▶ REQUIREMENTS: Extract every line of the records below and reproduce each one unchanged, with nothing added or left out.

____________________

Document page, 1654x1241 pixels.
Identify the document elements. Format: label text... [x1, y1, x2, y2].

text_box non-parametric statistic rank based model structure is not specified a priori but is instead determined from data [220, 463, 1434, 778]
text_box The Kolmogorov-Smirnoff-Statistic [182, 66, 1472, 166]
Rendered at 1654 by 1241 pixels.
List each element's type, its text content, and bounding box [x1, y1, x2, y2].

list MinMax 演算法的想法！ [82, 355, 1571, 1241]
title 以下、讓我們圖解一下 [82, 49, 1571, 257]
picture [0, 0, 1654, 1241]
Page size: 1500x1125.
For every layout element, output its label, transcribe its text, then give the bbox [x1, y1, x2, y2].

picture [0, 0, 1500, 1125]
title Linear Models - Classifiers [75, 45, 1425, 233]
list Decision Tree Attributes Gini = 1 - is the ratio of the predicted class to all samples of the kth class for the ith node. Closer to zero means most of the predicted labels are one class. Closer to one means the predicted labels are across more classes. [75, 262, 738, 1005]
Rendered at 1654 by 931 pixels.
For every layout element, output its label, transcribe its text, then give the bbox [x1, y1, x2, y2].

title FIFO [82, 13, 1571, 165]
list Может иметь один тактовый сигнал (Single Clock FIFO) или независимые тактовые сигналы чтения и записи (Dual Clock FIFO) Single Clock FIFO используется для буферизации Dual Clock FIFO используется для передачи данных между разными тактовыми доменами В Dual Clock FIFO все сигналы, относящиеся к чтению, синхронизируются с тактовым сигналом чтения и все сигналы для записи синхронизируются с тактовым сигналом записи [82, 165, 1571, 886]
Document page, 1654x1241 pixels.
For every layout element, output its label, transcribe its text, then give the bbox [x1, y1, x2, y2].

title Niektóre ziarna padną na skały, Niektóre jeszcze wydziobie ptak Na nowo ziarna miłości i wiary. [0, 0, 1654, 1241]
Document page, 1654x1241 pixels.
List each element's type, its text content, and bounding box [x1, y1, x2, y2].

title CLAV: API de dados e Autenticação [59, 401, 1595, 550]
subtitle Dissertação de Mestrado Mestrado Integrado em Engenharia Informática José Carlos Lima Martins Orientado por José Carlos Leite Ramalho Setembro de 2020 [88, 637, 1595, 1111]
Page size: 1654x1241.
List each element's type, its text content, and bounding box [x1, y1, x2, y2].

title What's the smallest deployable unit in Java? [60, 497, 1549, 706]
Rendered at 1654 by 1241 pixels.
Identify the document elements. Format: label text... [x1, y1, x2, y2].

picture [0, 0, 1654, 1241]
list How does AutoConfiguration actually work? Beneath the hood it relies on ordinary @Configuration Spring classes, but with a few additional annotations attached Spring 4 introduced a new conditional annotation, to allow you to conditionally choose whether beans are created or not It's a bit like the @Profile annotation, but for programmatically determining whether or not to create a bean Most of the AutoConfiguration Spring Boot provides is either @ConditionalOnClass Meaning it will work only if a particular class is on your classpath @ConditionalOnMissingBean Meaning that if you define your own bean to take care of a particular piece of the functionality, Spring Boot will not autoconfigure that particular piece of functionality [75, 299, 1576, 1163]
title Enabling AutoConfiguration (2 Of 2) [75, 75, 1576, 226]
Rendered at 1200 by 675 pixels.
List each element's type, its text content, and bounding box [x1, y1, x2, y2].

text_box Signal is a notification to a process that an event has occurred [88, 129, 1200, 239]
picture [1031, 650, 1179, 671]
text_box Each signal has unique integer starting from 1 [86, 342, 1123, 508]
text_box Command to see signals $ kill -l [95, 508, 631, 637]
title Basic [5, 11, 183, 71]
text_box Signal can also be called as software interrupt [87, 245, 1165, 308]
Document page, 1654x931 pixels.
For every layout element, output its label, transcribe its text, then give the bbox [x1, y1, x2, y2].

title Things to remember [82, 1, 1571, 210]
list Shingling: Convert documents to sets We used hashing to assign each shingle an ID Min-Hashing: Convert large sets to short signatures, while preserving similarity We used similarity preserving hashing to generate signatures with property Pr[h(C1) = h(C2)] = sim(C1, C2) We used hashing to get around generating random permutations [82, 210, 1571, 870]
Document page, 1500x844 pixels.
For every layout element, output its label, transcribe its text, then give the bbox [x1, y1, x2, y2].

____________________

▶ EXERCISE ANSWER:
Document page, 1654x1241 pixels.
Identify the document elements. Format: label text... [x1, y1, x2, y2].

text_box non-parametric statistic rank based model structure is not specified a priori but is instead determined from data [220, 463, 1434, 778]
text_box The Kolmogorov-Smirnoff-Statistic [182, 66, 1472, 166]
Rendered at 1654 by 1241 pixels.
List each element's type, its text content, and bounding box [x1, y1, x2, y2].

list MinMax 演算法的想法！ [82, 355, 1571, 1241]
title 以下、讓我們圖解一下 [82, 49, 1571, 257]
picture [0, 0, 1654, 1241]
Page size: 1500x1125.
For every layout element, output its label, transcribe its text, then give the bbox [x1, y1, x2, y2].

picture [0, 0, 1500, 1125]
title Linear Models - Classifiers [75, 45, 1425, 233]
list Decision Tree Attributes Gini = 1 - is the ratio of the predicted class to all samples of the kth class for the ith node. Closer to zero means most of the predicted labels are one class. Closer to one means the predicted labels are across more classes. [75, 262, 738, 1005]
Rendered at 1654 by 931 pixels.
For every layout element, output its label, transcribe its text, then give the bbox [x1, y1, x2, y2].

title FIFO [82, 13, 1571, 165]
list Может иметь один тактовый сигнал (Single Clock FIFO) или независимые тактовые сигналы чтения и записи (Dual Clock FIFO) Single Clock FIFO используется для буферизации Dual Clock FIFO используется для передачи данных между разными тактовыми доменами В Dual Clock FIFO все сигналы, относящиеся к чтению, синхронизируются с тактовым сигналом чтения и все сигналы для записи синхронизируются с тактовым сигналом записи [82, 165, 1571, 886]
Document page, 1654x1241 pixels.
For every layout element, output its label, transcribe its text, then give the bbox [x1, y1, x2, y2].

title Niektóre ziarna padną na skały, Niektóre jeszcze wydziobie ptak Na nowo ziarna miłości i wiary. [0, 0, 1654, 1241]
Document page, 1654x1241 pixels.
List each element's type, its text content, and bounding box [x1, y1, x2, y2].

title CLAV: API de dados e Autenticação [59, 401, 1595, 550]
subtitle Dissertação de Mestrado Mestrado Integrado em Engenharia Informática José Carlos Lima Martins Orientado por José Carlos Leite Ramalho Setembro de 2020 [88, 637, 1595, 1111]
Page size: 1654x1241.
List each element's type, its text content, and bounding box [x1, y1, x2, y2].

title What's the smallest deployable unit in Java? [60, 497, 1549, 706]
Rendered at 1654 by 1241 pixels.
Identify the document elements. Format: label text... [x1, y1, x2, y2].

picture [0, 0, 1654, 1241]
list How does AutoConfiguration actually work? Beneath the hood it relies on ordinary @Configuration Spring classes, but with a few additional annotations attached Spring 4 introduced a new conditional annotation, to allow you to conditionally choose whether beans are created or not It's a bit like the @Profile annotation, but for programmatically determining whether or not to create a bean Most of the AutoConfiguration Spring Boot provides is either @ConditionalOnClass Meaning it will work only if a particular class is on your classpath @ConditionalOnMissingBean Meaning that if you define your own bean to take care of a particular piece of the functionality, Spring Boot will not autoconfigure that particular piece of functionality [75, 299, 1576, 1163]
title Enabling AutoConfiguration (2 Of 2) [75, 75, 1576, 226]
Rendered at 1200 by 675 pixels.
List each element's type, its text content, and bounding box [x1, y1, x2, y2].

text_box Signal is a notification to a process that an event has occurred [88, 129, 1200, 239]
picture [1031, 650, 1179, 671]
text_box Each signal has unique integer starting from 1 [86, 342, 1123, 508]
text_box Command to see signals $ kill -l [95, 508, 631, 637]
title Basic [5, 11, 183, 71]
text_box Signal can also be called as software interrupt [87, 245, 1165, 308]
Document page, 1654x931 pixels.
For every layout element, output its label, transcribe its text, then give the bbox [x1, y1, x2, y2].

title Things to remember [82, 1, 1571, 210]
list Shingling: Convert documents to sets We used hashing to assign each shingle an ID Min-Hashing: Convert large sets to short signatures, while preserving similarity We used similarity preserving hashing to generate signatures with property Pr[h(C1) = h(C2)] = sim(C1, C2) We used hashing to get around generating random permutations [82, 210, 1571, 870]
Document page, 1500x844 pixels.
For every layout element, output its label, transcribe its text, then give the bbox [x1, y1, x2, y2].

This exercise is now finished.